◆ **TRY IT**
Show every line of the data that contains the string "knee".

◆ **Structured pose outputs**
Start of Block

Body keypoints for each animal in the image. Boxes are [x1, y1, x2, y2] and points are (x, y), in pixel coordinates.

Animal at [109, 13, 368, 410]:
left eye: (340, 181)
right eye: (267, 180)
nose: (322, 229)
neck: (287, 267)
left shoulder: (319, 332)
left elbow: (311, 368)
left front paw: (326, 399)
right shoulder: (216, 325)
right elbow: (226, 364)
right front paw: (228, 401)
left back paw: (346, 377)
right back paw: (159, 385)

End of Block
Start of Block

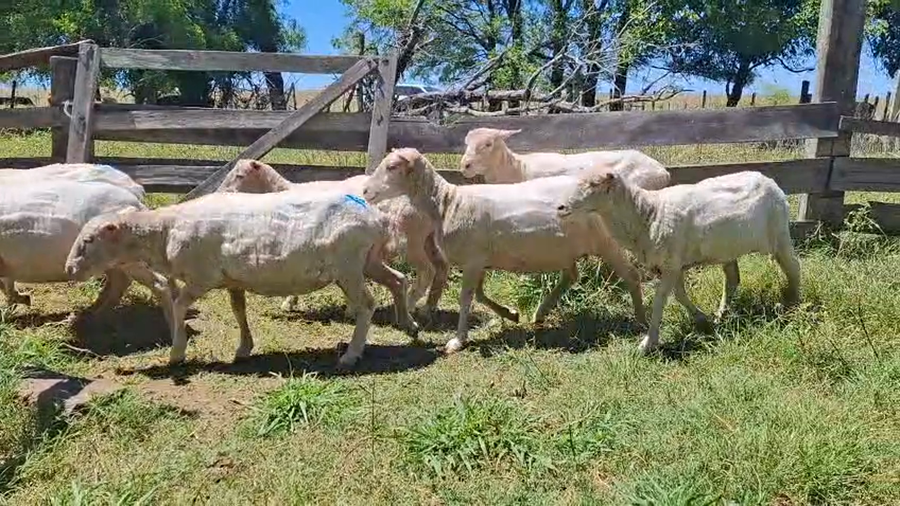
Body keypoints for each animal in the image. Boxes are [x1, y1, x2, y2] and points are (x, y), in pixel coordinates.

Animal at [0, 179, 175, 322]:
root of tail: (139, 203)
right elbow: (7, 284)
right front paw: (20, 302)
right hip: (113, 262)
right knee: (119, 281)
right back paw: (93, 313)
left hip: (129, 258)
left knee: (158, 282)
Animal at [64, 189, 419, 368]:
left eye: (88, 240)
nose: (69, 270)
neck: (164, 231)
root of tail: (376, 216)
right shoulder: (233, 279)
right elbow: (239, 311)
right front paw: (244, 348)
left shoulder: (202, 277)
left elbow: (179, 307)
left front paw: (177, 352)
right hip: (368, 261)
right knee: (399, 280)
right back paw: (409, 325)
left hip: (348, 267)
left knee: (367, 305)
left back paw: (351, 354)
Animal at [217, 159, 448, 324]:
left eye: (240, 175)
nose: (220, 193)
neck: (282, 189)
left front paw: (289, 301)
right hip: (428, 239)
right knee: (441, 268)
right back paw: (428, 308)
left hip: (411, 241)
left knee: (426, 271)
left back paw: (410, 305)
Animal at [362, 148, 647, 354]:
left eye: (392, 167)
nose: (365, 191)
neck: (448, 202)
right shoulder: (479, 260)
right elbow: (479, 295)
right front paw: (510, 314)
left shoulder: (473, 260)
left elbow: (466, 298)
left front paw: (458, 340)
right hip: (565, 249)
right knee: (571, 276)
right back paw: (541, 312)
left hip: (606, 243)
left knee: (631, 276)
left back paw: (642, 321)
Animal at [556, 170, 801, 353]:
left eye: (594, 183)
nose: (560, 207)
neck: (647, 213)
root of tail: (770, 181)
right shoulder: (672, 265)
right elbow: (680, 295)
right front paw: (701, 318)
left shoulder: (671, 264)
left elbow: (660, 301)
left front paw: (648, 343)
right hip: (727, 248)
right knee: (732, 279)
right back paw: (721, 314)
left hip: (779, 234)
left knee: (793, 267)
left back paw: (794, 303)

End of Block

◆ **ANSWER SECTION**
right knee: (119, 281)
left knee: (158, 282)
right knee: (399, 280)
left knee: (367, 305)
right knee: (441, 268)
left knee: (426, 271)
right knee: (571, 276)
left knee: (631, 276)
right knee: (732, 279)
left knee: (793, 267)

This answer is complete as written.